— BEGIN Document segment —
The Department of Municipalities and Transport (), formerly as Department of Municipal Affairs (DMA,  ), is a regulatory authority of the Emirate of Abu Dhabi in the United Arab Emirates that is responsible for overseeing and supervising the Emirate's regional municipal councils and municipal administrations.

Responsibilities
The Department of Municipal Affairs achieves the general policies of Abu Dhabi Government by way of supervision and control over the municipal councils in the Abu Dhabi Emirate concerned in providing such services. The Department of Municipal Affairs is responsible for the following:

 To propose the draft laws, regulations related to the municipalities, municipal councils in the emirate of Abu Dhabi including the regulations related to the duties and dynamism of the business of municipalities and municipal councils.

The powers of the department are as follows:

 To propose establishing new municipalities.
 To propose the determination and amendment of the geographical sphere of municipalities and their boundaries to be approved by the Executive Council.
 To propose the amendments over the laws regulating the construction in the emirate of Abu Dhabi and the regulation and decisions as executed.
 To propose the draft laws related to the lands registration and to lay the standards of the relative policies and procedures.
 To propose the amendment of the charges of services rendered by the municipalities in the emirate.
 To propose the distribution of the fees income between the department and municipalities.
 To make sure that the applicable policies in the municipalities and municipal councils are in compliance with the policies of the Abu Dhabi Government.
 To receive the annual reports about the municipalities' achievements and municipal councils and municipalities and to file the same to the Executive Council supported with the assessment of the chairman and members of the council and working directors in case the Municipal Councils do not exist.
 To submit all matters and requests related to the Municipalities to the Executive Council.
 To lay a general frame to interact between the municipalities and Municipal Councils and the other governmental bodies in Abu Dhabi emirate in coordination with the municipalities constituted in the emirate.
 To coordinate with the authorities involved in preparing the architectural development in the emirate.
 To co-ordinate between the municipalities and councils and other departments in the emirate as well as to remove any obstacles for work.
 To coordinate among the municipalities in respect of the projects involved in the powers and mandates of some or all of these municipalities for the purposes of determining the best means for supervision over such projects.
— END Document segment —
— BEGIN Given records —
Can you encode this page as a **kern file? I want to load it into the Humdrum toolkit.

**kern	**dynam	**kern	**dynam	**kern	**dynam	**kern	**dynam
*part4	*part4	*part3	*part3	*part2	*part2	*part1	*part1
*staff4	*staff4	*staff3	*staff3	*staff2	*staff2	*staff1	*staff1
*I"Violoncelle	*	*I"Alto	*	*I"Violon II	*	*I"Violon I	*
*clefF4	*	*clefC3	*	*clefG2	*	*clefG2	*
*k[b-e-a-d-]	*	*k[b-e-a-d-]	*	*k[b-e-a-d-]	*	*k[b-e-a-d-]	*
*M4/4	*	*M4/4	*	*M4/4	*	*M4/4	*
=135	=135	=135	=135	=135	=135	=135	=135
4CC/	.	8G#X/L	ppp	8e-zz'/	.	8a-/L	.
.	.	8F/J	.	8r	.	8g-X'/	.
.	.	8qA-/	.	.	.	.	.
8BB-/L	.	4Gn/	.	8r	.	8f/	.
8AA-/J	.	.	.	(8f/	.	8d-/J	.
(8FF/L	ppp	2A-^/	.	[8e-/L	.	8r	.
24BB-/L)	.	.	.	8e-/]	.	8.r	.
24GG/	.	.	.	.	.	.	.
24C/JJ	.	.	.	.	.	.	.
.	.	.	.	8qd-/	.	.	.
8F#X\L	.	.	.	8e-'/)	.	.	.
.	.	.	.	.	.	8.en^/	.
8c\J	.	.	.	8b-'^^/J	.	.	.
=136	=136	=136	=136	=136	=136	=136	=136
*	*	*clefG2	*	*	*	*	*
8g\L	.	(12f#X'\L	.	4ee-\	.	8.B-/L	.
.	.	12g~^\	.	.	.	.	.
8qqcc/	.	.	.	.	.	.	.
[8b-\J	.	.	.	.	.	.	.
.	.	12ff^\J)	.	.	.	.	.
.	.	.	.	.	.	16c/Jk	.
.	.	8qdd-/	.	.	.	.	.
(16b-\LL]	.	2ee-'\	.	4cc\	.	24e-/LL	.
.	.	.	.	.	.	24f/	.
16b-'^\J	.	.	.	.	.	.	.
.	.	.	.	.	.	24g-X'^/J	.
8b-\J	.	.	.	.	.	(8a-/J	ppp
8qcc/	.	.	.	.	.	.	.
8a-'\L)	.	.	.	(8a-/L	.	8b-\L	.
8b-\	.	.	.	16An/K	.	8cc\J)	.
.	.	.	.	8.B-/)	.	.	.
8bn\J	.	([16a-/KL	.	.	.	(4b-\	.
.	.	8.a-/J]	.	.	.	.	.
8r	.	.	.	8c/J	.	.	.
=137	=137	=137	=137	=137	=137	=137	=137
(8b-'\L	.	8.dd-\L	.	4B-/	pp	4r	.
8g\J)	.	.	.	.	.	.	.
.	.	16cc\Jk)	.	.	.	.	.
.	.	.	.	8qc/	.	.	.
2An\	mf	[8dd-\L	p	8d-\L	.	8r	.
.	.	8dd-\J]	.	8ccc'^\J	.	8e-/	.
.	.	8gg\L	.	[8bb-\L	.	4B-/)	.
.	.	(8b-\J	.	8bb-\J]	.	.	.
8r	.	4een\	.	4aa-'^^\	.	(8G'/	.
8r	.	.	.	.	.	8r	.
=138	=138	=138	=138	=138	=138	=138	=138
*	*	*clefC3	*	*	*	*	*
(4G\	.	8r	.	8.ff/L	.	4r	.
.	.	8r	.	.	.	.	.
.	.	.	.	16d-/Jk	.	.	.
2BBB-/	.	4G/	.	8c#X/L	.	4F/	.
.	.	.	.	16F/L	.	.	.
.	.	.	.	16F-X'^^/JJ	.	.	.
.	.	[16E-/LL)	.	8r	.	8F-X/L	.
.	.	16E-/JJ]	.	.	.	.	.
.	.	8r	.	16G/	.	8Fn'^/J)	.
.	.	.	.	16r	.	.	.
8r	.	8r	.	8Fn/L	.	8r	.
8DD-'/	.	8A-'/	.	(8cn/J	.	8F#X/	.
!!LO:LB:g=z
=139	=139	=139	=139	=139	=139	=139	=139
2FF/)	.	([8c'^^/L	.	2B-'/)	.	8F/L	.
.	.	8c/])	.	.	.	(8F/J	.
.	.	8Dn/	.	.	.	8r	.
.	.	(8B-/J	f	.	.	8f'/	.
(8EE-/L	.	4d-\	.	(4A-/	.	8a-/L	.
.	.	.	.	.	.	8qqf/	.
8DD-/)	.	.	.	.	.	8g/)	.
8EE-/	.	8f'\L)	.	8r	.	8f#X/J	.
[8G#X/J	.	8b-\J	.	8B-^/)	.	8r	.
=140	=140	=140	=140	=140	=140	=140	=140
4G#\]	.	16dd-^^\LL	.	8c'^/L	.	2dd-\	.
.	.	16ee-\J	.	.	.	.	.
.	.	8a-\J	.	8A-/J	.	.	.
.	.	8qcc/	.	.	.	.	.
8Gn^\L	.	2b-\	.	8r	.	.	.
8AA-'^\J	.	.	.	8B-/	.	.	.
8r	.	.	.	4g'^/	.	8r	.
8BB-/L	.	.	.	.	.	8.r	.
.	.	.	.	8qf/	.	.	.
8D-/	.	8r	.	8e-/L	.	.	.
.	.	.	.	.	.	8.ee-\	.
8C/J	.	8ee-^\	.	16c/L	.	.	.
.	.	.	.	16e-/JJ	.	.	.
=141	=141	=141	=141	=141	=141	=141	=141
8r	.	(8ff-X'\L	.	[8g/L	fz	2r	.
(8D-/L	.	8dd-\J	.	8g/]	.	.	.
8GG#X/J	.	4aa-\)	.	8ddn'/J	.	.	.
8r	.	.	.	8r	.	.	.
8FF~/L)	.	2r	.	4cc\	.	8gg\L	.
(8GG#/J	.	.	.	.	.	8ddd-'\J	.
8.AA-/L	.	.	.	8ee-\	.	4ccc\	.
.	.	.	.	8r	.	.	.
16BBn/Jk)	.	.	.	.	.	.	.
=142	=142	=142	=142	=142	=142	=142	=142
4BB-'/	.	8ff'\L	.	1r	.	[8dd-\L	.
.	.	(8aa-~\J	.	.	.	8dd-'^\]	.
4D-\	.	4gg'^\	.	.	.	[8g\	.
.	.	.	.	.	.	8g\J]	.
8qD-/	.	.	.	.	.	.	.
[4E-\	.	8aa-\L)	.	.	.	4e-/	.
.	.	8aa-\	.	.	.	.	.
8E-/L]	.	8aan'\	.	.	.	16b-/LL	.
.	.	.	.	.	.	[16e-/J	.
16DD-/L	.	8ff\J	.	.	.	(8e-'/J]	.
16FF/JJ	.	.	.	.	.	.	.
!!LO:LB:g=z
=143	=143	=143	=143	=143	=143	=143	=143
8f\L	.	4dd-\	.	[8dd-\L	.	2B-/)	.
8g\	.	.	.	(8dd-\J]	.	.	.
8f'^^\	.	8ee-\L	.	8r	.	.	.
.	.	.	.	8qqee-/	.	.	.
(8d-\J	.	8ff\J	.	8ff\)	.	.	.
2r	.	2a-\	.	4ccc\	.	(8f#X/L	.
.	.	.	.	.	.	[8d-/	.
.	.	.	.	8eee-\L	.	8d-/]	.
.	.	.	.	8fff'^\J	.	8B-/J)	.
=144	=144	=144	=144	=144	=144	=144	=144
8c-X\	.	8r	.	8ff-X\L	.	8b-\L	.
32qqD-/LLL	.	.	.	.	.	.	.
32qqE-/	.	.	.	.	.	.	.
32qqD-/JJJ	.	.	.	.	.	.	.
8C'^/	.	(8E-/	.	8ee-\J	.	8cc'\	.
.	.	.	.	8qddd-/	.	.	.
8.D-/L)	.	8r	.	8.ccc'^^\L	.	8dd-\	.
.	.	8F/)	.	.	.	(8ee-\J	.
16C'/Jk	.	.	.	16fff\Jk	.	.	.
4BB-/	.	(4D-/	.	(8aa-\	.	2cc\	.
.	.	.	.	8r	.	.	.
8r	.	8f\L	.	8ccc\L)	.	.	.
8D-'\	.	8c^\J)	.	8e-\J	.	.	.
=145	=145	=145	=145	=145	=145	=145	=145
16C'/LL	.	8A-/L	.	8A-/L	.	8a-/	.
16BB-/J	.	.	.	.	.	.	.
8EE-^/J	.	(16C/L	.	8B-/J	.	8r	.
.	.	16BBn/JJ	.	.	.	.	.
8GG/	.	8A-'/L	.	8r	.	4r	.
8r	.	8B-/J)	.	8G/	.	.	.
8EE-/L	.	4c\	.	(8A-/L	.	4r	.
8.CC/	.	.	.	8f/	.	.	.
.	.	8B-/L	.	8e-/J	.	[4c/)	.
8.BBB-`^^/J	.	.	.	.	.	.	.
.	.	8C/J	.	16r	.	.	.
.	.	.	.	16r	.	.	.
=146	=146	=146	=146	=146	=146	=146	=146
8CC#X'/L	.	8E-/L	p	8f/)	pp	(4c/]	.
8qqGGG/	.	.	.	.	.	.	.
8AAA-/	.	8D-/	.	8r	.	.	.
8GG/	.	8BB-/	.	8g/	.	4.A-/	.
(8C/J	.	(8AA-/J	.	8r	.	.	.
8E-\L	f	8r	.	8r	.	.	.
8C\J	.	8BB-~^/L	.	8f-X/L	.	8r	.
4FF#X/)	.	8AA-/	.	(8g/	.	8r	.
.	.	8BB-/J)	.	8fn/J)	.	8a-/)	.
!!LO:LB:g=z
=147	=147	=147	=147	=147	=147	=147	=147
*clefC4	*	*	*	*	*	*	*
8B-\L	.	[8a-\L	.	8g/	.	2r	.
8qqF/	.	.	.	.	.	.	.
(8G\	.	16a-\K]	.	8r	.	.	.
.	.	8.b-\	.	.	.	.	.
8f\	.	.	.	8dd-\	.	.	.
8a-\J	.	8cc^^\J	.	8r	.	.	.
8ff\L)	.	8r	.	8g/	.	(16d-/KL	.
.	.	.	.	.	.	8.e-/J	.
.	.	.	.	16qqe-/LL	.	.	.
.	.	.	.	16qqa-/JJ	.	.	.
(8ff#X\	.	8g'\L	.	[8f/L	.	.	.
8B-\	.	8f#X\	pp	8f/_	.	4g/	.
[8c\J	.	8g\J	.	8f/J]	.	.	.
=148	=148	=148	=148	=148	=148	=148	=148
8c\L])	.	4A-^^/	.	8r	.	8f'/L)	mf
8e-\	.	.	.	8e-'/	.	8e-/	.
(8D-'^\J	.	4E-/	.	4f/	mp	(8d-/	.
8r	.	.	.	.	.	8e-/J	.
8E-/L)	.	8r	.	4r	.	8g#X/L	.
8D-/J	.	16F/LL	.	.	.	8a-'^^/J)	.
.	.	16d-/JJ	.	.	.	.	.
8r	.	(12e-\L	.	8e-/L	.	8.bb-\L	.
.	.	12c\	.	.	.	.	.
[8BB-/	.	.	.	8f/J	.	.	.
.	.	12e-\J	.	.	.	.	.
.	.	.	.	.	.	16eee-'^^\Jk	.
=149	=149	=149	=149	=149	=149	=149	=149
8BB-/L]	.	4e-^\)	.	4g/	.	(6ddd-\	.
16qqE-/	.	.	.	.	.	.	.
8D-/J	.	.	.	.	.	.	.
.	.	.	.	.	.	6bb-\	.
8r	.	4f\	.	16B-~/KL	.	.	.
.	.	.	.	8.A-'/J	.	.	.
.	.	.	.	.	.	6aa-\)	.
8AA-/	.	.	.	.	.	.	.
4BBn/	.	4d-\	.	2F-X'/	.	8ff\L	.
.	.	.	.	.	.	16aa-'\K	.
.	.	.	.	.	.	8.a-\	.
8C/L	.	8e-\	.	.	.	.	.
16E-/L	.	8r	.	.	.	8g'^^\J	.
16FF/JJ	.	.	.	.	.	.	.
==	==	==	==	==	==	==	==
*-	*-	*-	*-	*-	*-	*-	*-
— END Given records —
To do | Resume the article on the Abu Dhabi Department of Municipalities and Transport, beginning directly after its final sentence and keeping its style and structure.

Task output |
 To support the municipalities and Municipal Councils in the emirate of Abu Dhabi and coordinate among each other in respect of developing the financial, administrative and human cadres and skills of the Municipal Council members and municipalities employees.
 To propose, provide and develop the culturing and training programs related to the municipal work of the municipality's employees in the emirate of Abu Dhabi.
 To represent the emirate in the conferences, forums concerned in the municipal affairs.
 To review the proposals of the strategic plans and as well as the budgets plan provided by the municipalities and Municipal Councils in the emirate of Abu Dhabi and to file the same to the Executive Council to be approved.

Current chairman
Majid Al Mansouri

H.E. Majed Ali Al Mansouri
Chairman of the Department of Municipal Affairs
Emirate of Abu Dhabi

H.E Majid Al Mansouri was Secretary General of the Environment Agency – Abu Dhabi (EAD) before becoming Chairman of the DMA.  He joined EAD ten years ago as Assistant Secretary General for Finance & Administration after serving 12 years with the Abu Dhabi National Oil Company Group (ADNOC).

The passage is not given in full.